(What you should do):
Rewrite all of the material below as a numbered list, dropping any blank lines and leaving the pictures out.

(Data):
=====

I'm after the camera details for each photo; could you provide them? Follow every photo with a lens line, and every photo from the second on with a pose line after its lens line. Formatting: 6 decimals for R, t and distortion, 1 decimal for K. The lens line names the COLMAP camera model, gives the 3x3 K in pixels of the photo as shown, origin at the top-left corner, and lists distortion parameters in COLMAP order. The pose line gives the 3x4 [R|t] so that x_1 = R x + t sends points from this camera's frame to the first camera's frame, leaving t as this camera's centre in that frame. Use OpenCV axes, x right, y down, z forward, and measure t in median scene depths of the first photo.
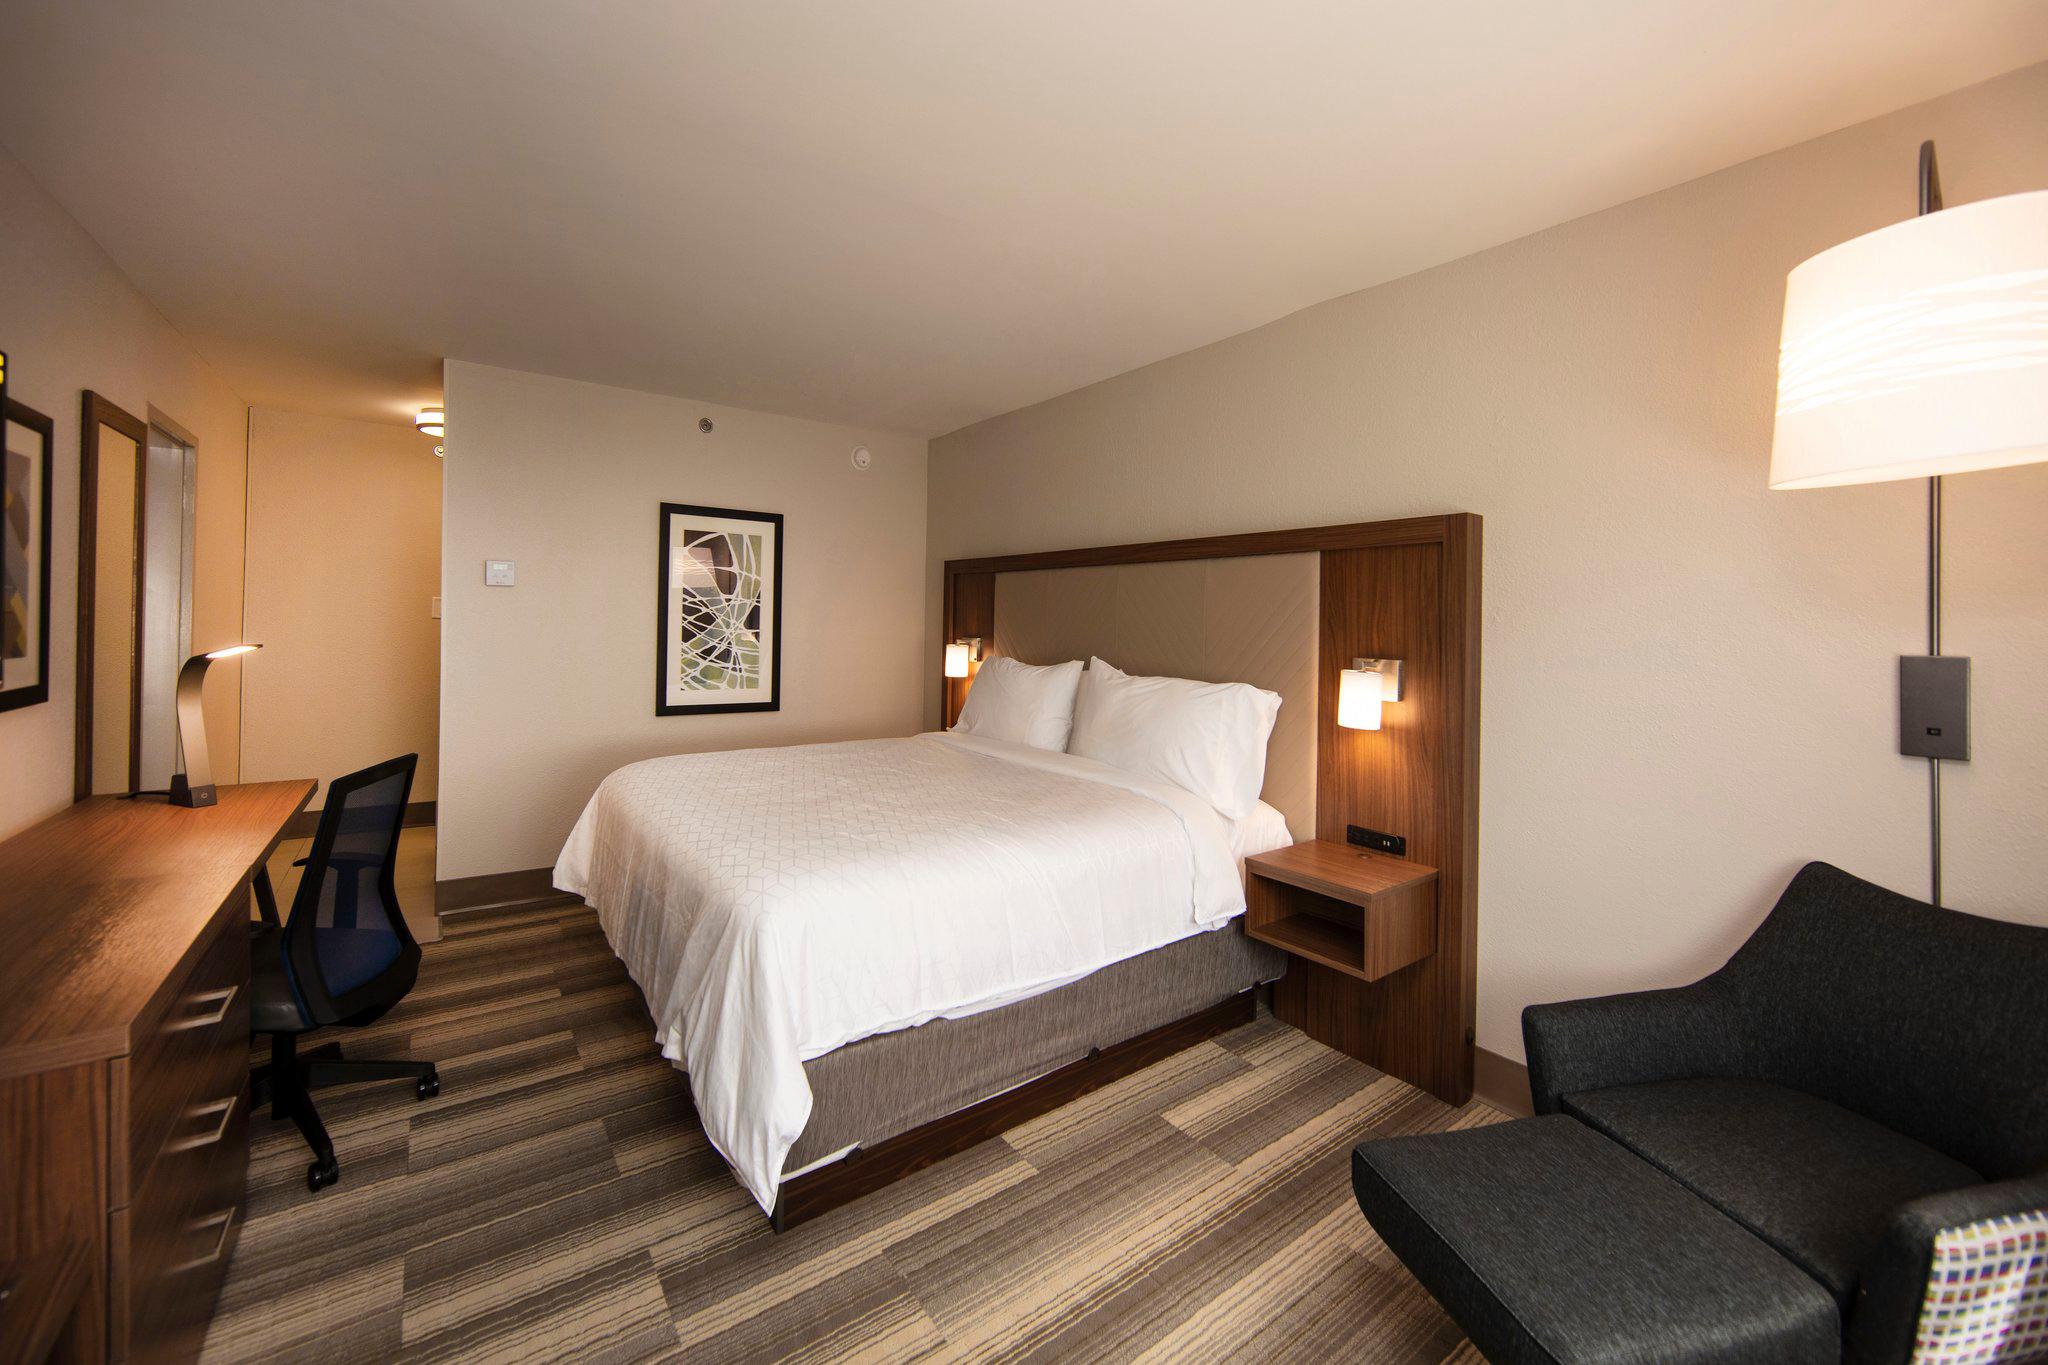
lens RADIAL K [[796.1, 0, 996.4], [0, 796.1, 624.8], [0, 0, 1]] dist [-0.000334, 0.000057]
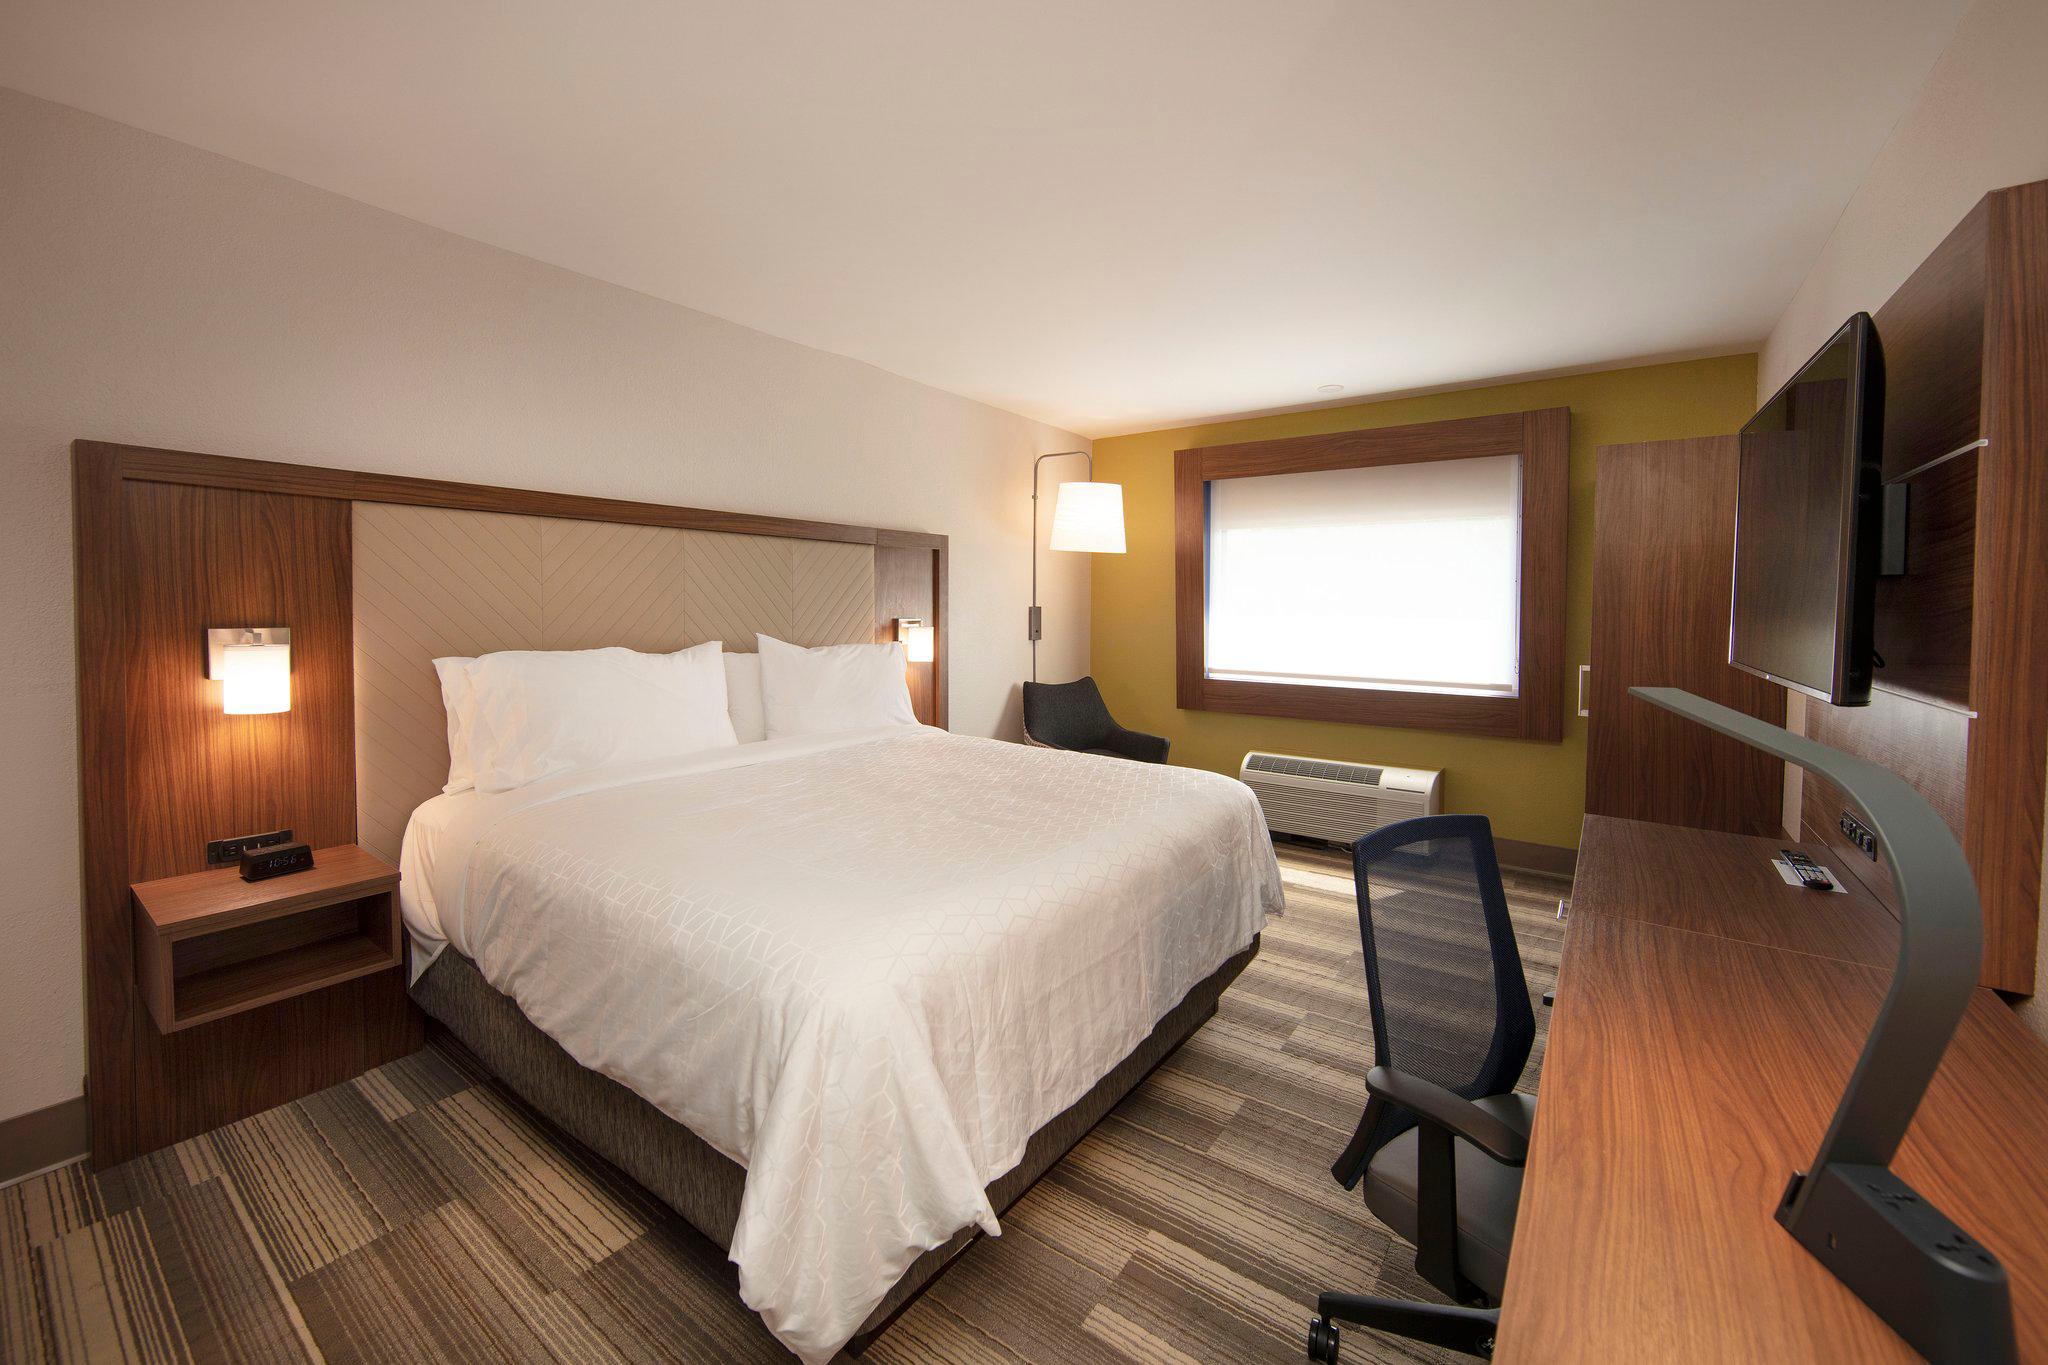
lens RADIAL K [[796.1, 0, 996.4], [0, 796.1, 624.8], [0, 0, 1]] dist [-0.000334, 0.000057]
pose [[-0.295713, -0.054794, 0.953704, -1.325633], [-0.017451, 0.998497, 0.051956, -0.035474], [-0.955117, -0.001279, -0.296225, 1.574467]]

=====

(Exercise output):
1. I'm after the camera details for each photo; could you provide them? Follow every photo with a lens line, and every photo from the second on with a pose line after its lens line. Formatting: 6 decimals for R, t and distortion, 1 decimal for K. The lens line names the COLMAP camera model, gives the 3x3 K in pixels of the photo as shown, origin at the top-left corner, and lists distortion parameters in COLMAP order. The pose line gives the 3x4 [R|t] so that x_1 = R x + t sends points from this camera's frame to the first camera's frame, leaving t as this camera's centre in that frame. Use OpenCV axes, x right, y down, z forward, and measure t in median scene depths of the first photo.
2. lens RADIAL K [[796.1, 0, 996.4], [0, 796.1, 624.8], [0, 0, 1]] dist [-0.000334, 0.000057]
3. lens RADIAL K [[796.1, 0, 996.4], [0, 796.1, 624.8], [0, 0, 1]] dist [-0.000334, 0.000057]
4. pose [[-0.295713, -0.054794, 0.953704, -1.325633], [-0.017451, 0.998497, 0.051956, -0.035474], [-0.955117, -0.001279, -0.296225, 1.574467]]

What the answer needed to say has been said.